These are the games one suspects Rafael Benitez secretly prizes above all: a sceptical fanbase, the odds against him and a famous opponent with flaws to exploit – which was precisely the story of how an Everton side missing 12 first-team players came to get a draw away at the European champions.

It was a Benitez classic, built on stubborn defence from a team that included a centre-forward making his debut and a 19-year-old goalscorer, Jarrad Branthwaite, whose last goal was for Carlisle United. This was a game in which Everton should never have got a point, after a first half when they barely even had the ball, and yet one could not help but admire how belief grew and a shrewd tactical approach delivered an unexpected result.

By the end Benitez was applauding the away end. He had gone there to congratulate his players but there is also a sense of theatre about this wily old manager – he knows when to push home his advantage. This was one occasion when even Goodison Park’s most militant anti-Benitez lobby had to admire the performance. As Thomas Tuchel turned disconsolately to shake his opponent’s hand at the end, he knew he had seen the best of Benitez’s strategising.

Jordan Pickford was Everton’s man of the match, although Chelsea had plenty of chances to score more than the solitary second-half Mason Mount goal. They had three Covid-19 absentees of their own – Romelu Lukaku, Timo Werner and Callum Hudson-Odoi – as well as the long-term injured Ben Chilwell who also tested positive. There is no doubting it has been a bleak December for Tuchel.

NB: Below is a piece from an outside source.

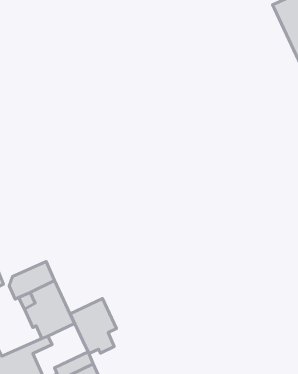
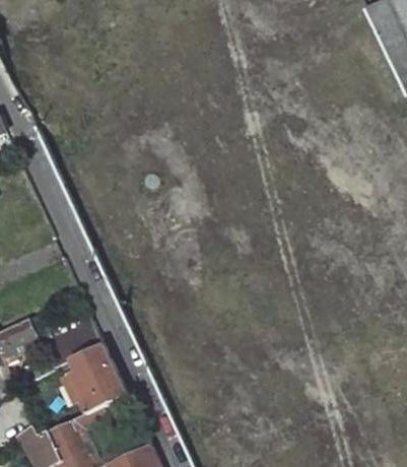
building: [70,298,116,354] -> none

Including the draw with Manchester United at the end of November, this is a run of just two wins in Chelsea’s last five league games. At Anfield, the home fans cheered the Everton victory. A gap of three points has opened between Chelsea in third and Liverpool in second place and then Manchester City one point further ahead. There will be many tougher tests for Tuchel’s players than this side of Everton occasionals.

As things stand, Chelsea’s game against Wolverhampton Wanderers on Sunday is still on and as the season begins to fall apart amid the Covid surge, Chelsea have to win at Molineux. Tuchel said that he could not believe his team had been punished having conceded “absolutely nothing” in terms of chances until the free-kick for the Everton equaliser. “We could be sitting here talking about 3-0 and it would be a fair result,” Tuchel added. “A freak result.”

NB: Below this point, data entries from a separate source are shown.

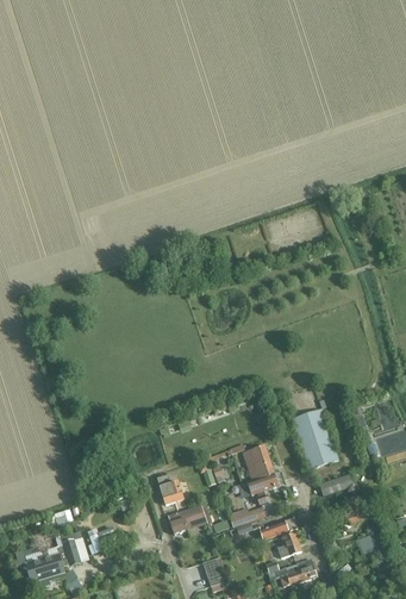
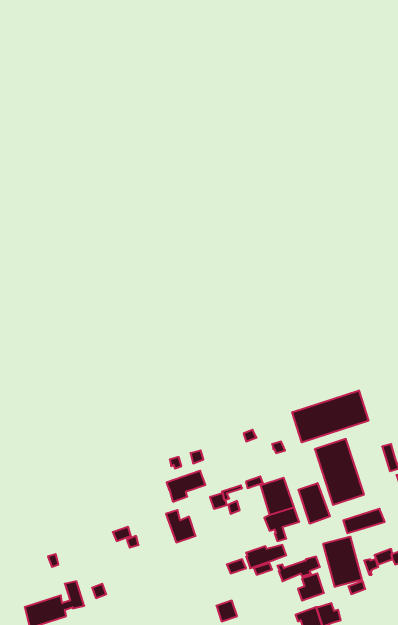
building: none -> [292,390,368,442]
building: none -> [298,483,330,524]
building: none -> [323,537,362,587]
building: [168,505,204,534] -> [167,471,205,502]

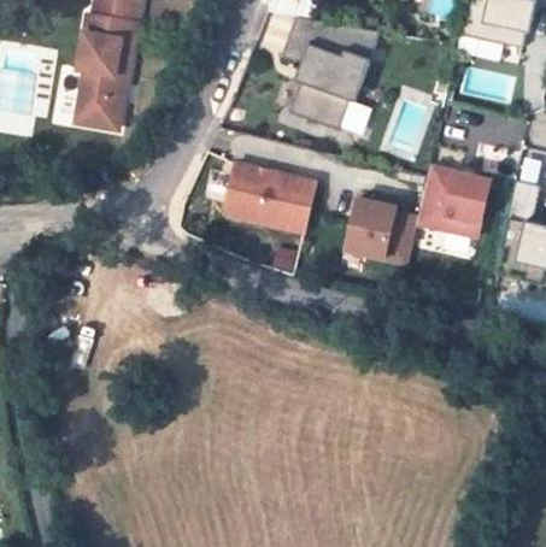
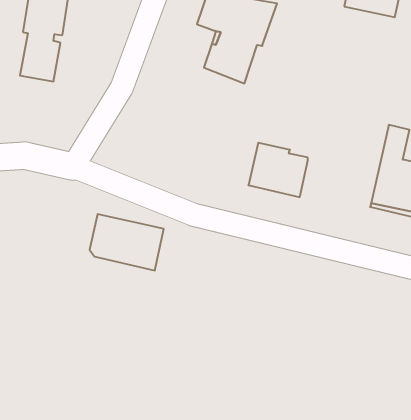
building: [227,165,317,234] -> [90,214,164,270]
building: [419,165,492,235] -> none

He did not argue that the game should have been postponed but he is without “six to seven players”, he said. “I would be more concerned if we were totally out of form and if we were conceding the first goals and struggling to come back.”

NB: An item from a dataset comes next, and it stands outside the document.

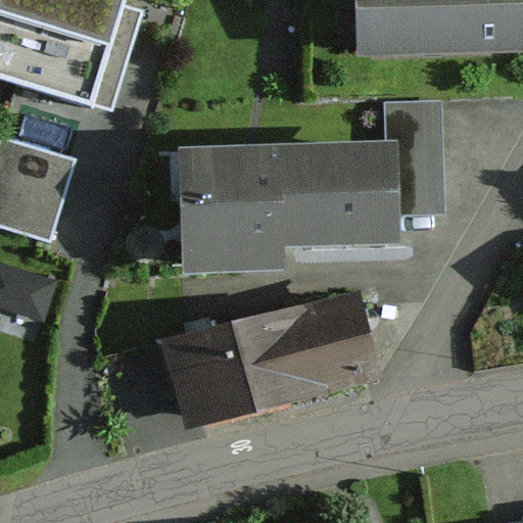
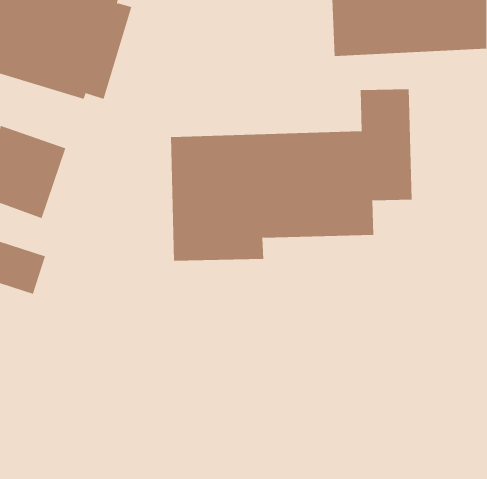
building: [163,288,381,428] -> none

As for Everton, the list of absentees was long and painful, including Luca Digne, Richarlison, Andros Townsend, Dominic Calvert-Lewin, Yerry Mina, Tom Davies, Demarai Gray, Fabian Delph, Salomon Rondon and Cenk Tosun. The Brazilian Allan was passed fit for the bench only, as was captain Seamus Coleman, but neither came on. There were two substitute goalkeepers on the seven-strong bench, the second of which was 38-year-old Andy Lonergan.

For debutant centre-forward Ellis Simms, just 20 and his experience of senior football a single loan at Blackpool, there was an hour battling with Antonio Rudiger and Thiago Silva. When he came off Simms was replaced by another academy boy, the 18-year-old Lewis Dobbin. By the end, Tyler Onyango, another 18-year-old academy graduate, was on the pitch.

Asked about the pressure he had been under from Everton fans, Benitez characteristically responded with an answer about the players. “This group can make mistakes but also they have shown character, commitment and good spirit,” he said. “I remember fans talking about what happened in the past. But since the first game of the season the connection between the fans and the players has always been the same. We have had games where we understand the frustration of the fans, but from day one the players have shown commitment and spirit.”

There were many opportunities spurned by a Chelsea team that was so dominant on the ball that Everton only had 19 per cent possession before the break. Mount missed arguably the best of them all, a disguised pass slipped through the away defence by Rudiger that the young Englishman failed to nudge past Pickford. Jorginho’s early ball down the inside right channel should have been finished by Reece James.

This was to be the 10th game of the season when Chelsea had taken the lead and then given it up. “You have to be careful because it is easy to point the finger,” Tuchel said later, wondering if it was possible to over-scrutinise these kinds of games, “analysing and finding patterns that were not there”. But he pulled himself up and said that lessons would be learned. “We will not look away.”

Chelsea scored when Everton were caught with midfielders the wrong side of the ball and Mount dispatched James’ ball past Pickford at his near post. The siege was finally broken and you might have assumed that was game over. Instead, there was a new freedom about Everton. The impressive Anthony Gordon won a free-kick on the left and struck it to the far post where it was met by Branthwaite for the most unlikely of equalisers.